The problem we will solve using the tools provided by EC-KitY is the 'Nurse Scheduling Problem'.
Note: Our files are located in examples/vectorga/nurse_scheduling_problem
Given a list of nurses and chief nurses, and how many are required per shift in a day, return a schedule that upholds all the constraints.
- We will schedule the nurses for the next 7 days.
- There are 3 shifts per day. Morning - 7AM-2PM. Afternoon - 2PM-9PM. Night - 9PM-7AM.
We separate our constraints in to two groups: hard constraints and soft constraints.
Hard constraints are more important and have a heavier weight than soft constraints.
Hard constraints:
- No nurse is allowed to work 3 or more consecutive night shifts.
- No nurse is allowed to work a morning shift after a night shift.
- Each morning shift arrangement needs to contain least 1 chief nurse and at least 3 nurses. (Can be changed easily)
- Each afternoon shift arrangement needs to contain at least 2 chief nurses and at least 5 nurses. (Can be changed easily)
- Each night shift arrangement needs to contain at least 2 chief nurses and at least 7 nurses. (Can be changed easily)
Soft constraints:
- Each nurse should have at least 1 day off per week.
- Each nurse should work at most 3 night shifts per week.
- Each nurse should'nt work 3 consecutive shifts.
Using the tools provided by EC-KitY we solved 'Nurse Scheduling Problem'.
After reading the list of nurses from a txt file, we created a SimpleEvolution EC-KitY object using our custom evaluation method, and ran it.
After the successful execution the results are printed to the screen and to a txt file.
The problem we are solving is a minimization problem, we would like to minimize the total amount of constraints not held by the current schedule. consequently, our target fitness value is 0, the higher the fitness, the worse the schedule is.
Our population contains 200 individuals, each individual is a bit vector of length (total nurse amount) * (total shifts per week). The custom evaluation method we wrote evaluated an individual based on the above written constraints. As stated before, hard constraints are more important than soft constraints, which is why the default heavy weight is 10 and the default soft weight is 1.
────────────────────
- What is required: Please write out the part of the nurse scheduling text above between "After reading the" and "the schedule is.", inclusive.
────────────────────
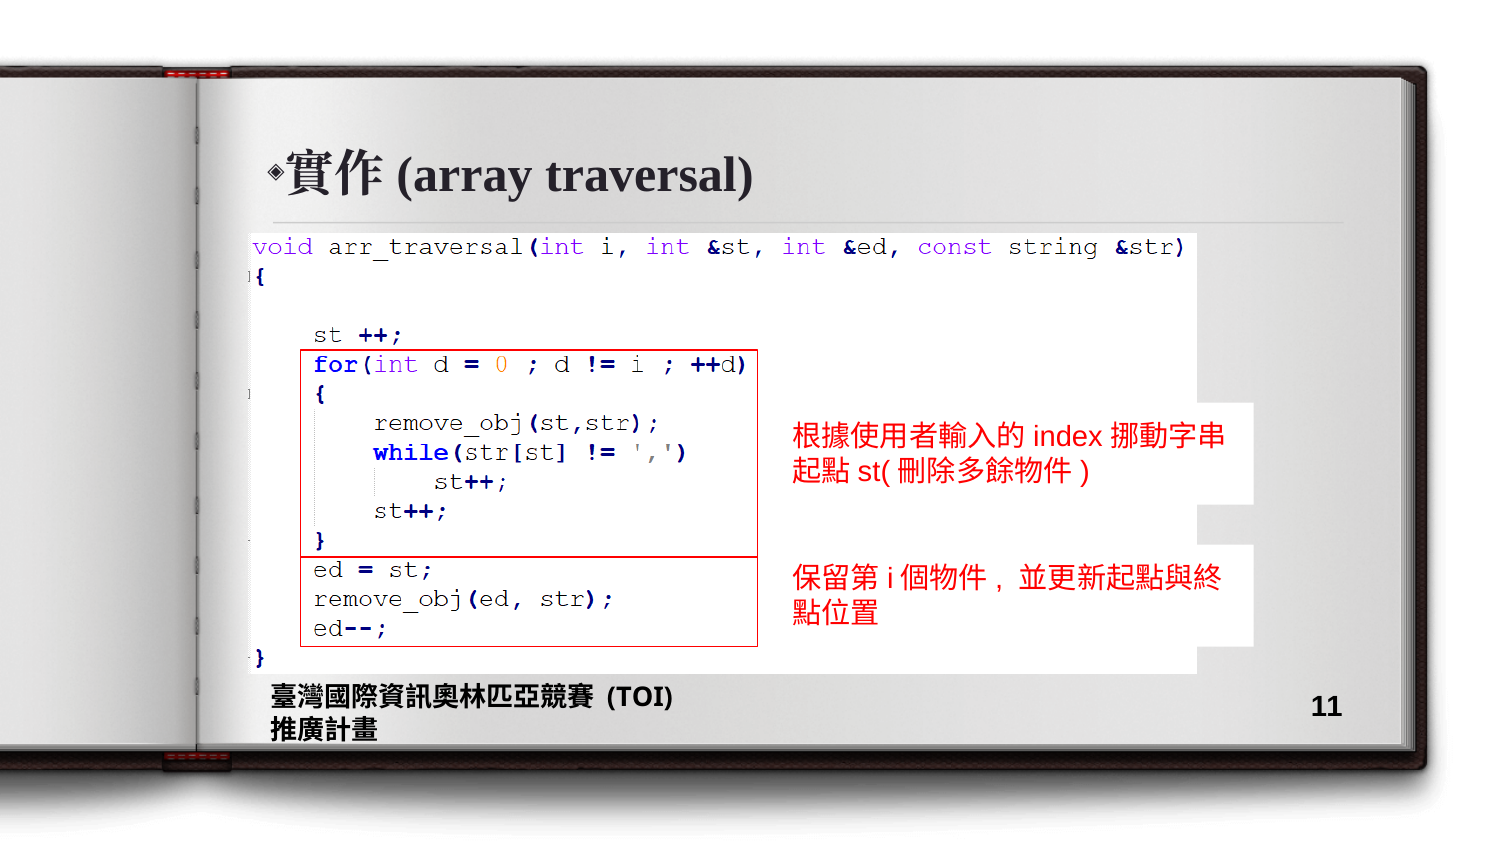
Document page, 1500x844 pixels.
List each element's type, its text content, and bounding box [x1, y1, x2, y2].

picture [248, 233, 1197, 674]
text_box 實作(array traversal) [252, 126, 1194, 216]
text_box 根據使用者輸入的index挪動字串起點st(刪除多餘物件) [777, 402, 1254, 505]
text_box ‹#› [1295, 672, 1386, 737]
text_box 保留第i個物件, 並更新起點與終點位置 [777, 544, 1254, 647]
────────────────────
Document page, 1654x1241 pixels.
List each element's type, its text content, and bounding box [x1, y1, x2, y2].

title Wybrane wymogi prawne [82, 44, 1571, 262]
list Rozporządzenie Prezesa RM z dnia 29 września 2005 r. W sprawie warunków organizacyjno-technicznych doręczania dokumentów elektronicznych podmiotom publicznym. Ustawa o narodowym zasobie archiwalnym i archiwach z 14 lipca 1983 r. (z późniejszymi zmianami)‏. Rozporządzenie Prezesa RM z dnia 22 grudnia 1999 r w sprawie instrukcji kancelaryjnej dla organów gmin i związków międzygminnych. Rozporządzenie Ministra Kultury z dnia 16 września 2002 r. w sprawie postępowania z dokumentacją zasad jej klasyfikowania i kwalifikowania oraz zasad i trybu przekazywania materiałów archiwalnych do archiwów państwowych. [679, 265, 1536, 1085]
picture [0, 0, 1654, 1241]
────────────────────
- Finished answer:
After reading the list of nurses from a txt file, we created a SimpleEvolution EC-KitY object using our custom evaluation method, and ran it.
After the successful execution the results are printed to the screen and to a txt file.
The problem we are solving is a minimization problem, we would like to minimize the total amount of constraints not held by the current schedule. consequently, our target fitness value is 0, the higher the fitness, the worse the schedule is.